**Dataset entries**
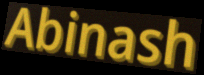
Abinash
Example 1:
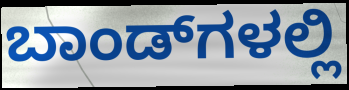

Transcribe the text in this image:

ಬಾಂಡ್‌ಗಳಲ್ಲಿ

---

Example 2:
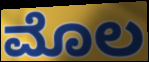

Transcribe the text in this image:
* * *
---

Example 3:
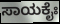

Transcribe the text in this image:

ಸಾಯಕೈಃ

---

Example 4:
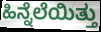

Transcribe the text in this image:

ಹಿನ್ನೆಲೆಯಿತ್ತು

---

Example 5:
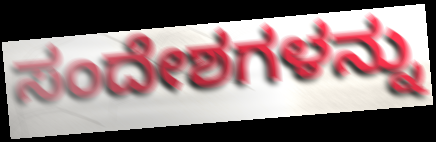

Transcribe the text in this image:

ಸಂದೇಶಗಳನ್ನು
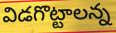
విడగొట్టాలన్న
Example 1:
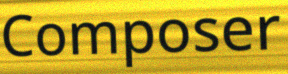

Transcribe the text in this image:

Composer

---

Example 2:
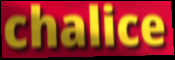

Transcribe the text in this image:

**Problem**
Return a copy of every line in the records that includes the string "Example".

**Solution for this task**
Example 1:
Example 2:
Example 3:
Example 4:
Example 5:
Example 1:
Example 2:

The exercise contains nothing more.